- [Task statement]
Answer these about the PyTorch notebook text:
(a) What total parameter count does the printed output give for the model?
(b) How much free GPU memory does the output report?
(c) Which batch size and image size end up being used?

- [Supplied passage]
+++
PyTorch version: 2.9.0+cu126
TorchVision version: 0.24.0+cu126
Using device: cuda


In [22]:
# Create model weights and transforms
model_weights = torchvision.models.ResNet50_Weights.IMAGENET1K_V2 # <- use the latest weights (could also use .DEFAULT)
transforms = model_weights.transforms()

# Setup model
model = torchvision.models.resnet50(weights=model_weights)

# Count the number of parameters in the model
total_params = sum(
    param.numel() for param in model.parameters()
)

print(f"Total parameters of model: {total_params} (the more parameters, the more GPU memory the model will use, the more *relative* of a speedup you'll get)")
print(f"Model transforms:\n{transforms}")

Total parameters of model: 25557032 (the more parameters, the more GPU memory the model will use, the more *relative* of a speedup you'll get)
Model transforms:
ImageClassification(
    crop_size=[224]
    resize_size=[232]
    mean=[0.485, 0.456, 0.406]
    std=[0.229, 0.224, 0.225]
    interpolation=InterpolationMode.BILINEAR
)


In [23]:
def create_model(num_classes=10):

  model_weights = torchvision.models.ResNet50_Weights.IMAGENET1K_V2
  transforms = model_weights.transforms()
  model = torchvision.models.resnet50(weights=model_weights)

  model.fc = torch.nn.Linear(in_features=2048,
                             out_features=num_classes)
  return model, transforms

model, transforms = create_model()

In [24]:
import torch

total_free_gpu_memory, total_gpu_memory = torch.cuda.mem_get_info()
print(f"Total free GPU memory: {round(total_free_gpu_memory * 1e-9, 3)} GB")
print(f"Total GPU memory: {round(total_gpu_memory * 1e-9, 3)} GB")

Total free GPU memory: 14.921 GB
Total GPU memory: 15.828 GB


In [25]:

total_free_gpu_memory_gb = round(total_free_gpu_memory * 1e-9, 3)
if total_free_gpu_memory_gb >= 16:
  BATCH_SIZE = 128
  IMAGE_SIZE = 224
  print(f"GPU memory available is {total_free_gpu_memory_gb} GB, using batch size of {BATCH_SIZE} and image size {IMAGE_SIZE}")
else:
  BATCH_SIZE = 32
  IMAGE_SIZE = 128
  print(f"GPU memory available is {total_free_gpu_memory_gb} GB, using batch size of {BATCH_SIZE} and image size {IMAGE_SIZE}")

GPU memory available is 14.921 GB, using batch size of 32 and image size 128


In [26]:
transforms.crop_size = IMAGE_SIZE
transforms.resize_size = IMAGE_SIZE
print(f"Updated data transforms:\n{transforms}")
+++
- [Data lines]
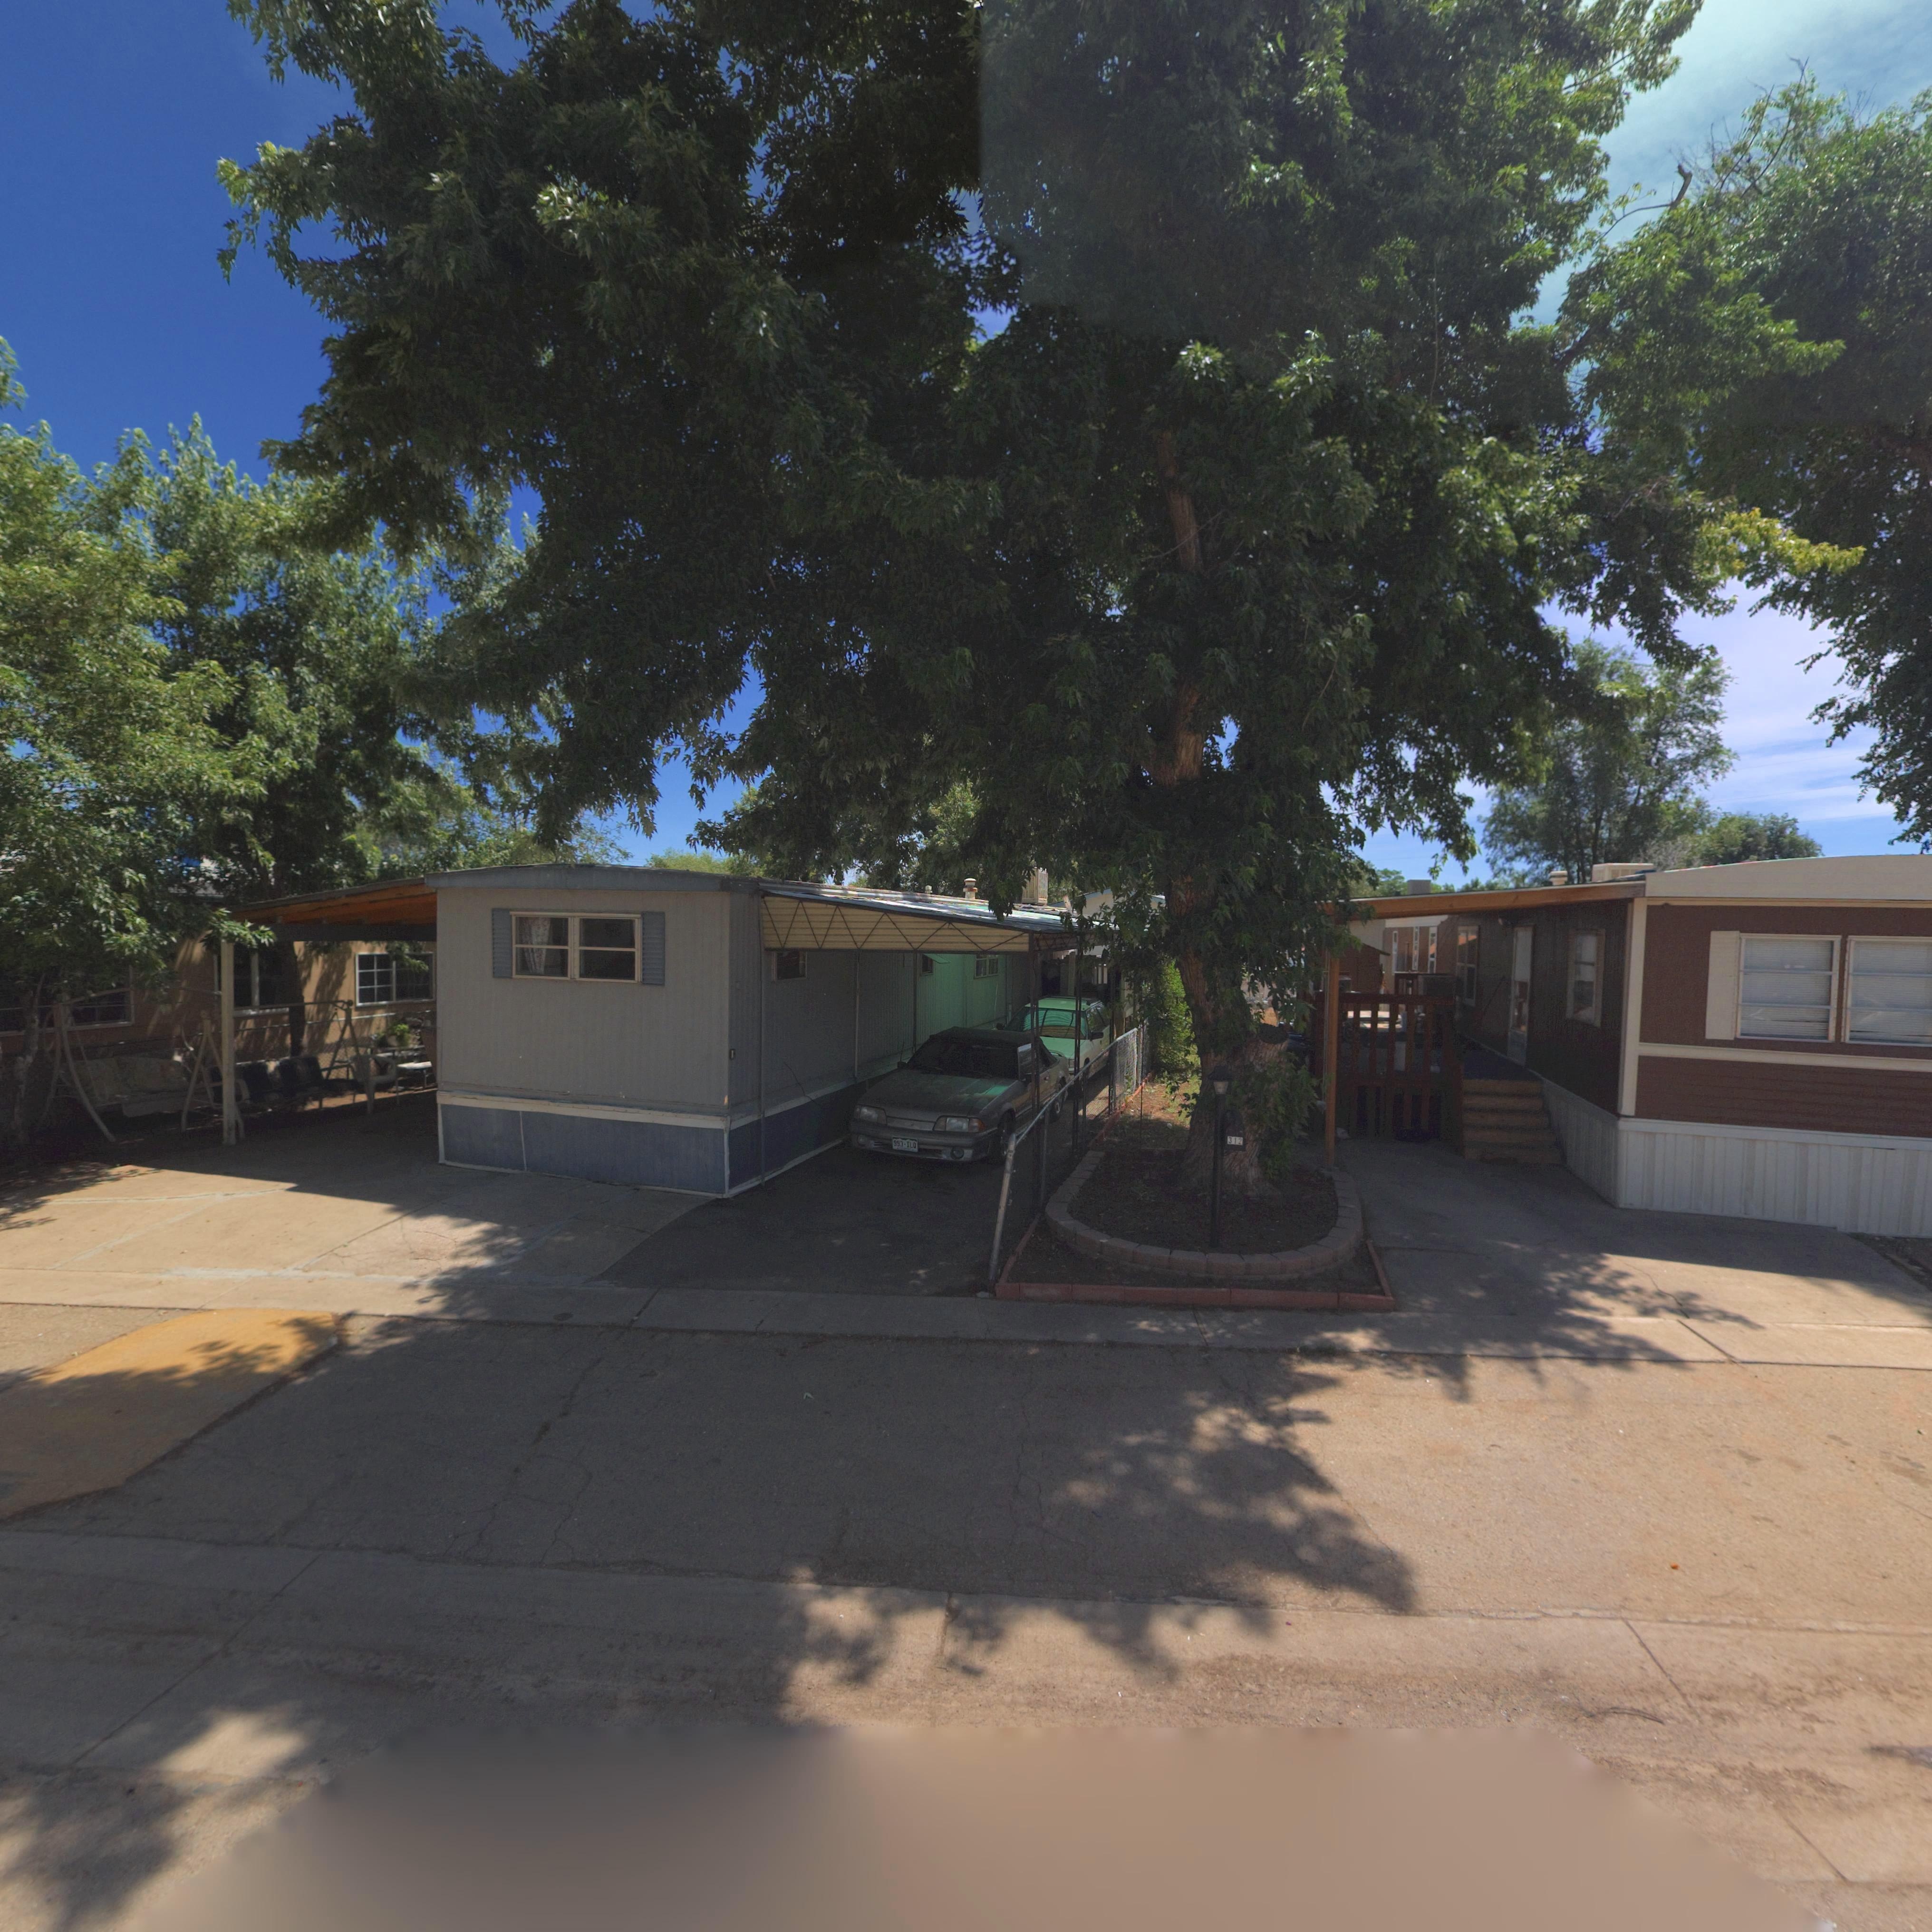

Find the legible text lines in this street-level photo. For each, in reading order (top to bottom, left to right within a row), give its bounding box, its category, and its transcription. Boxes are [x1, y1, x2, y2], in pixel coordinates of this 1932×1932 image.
+++
- [Answer to the exercise]
(a) 25557032
(b) 14.921 GB
(c) A batch size of 32 and an image size of 128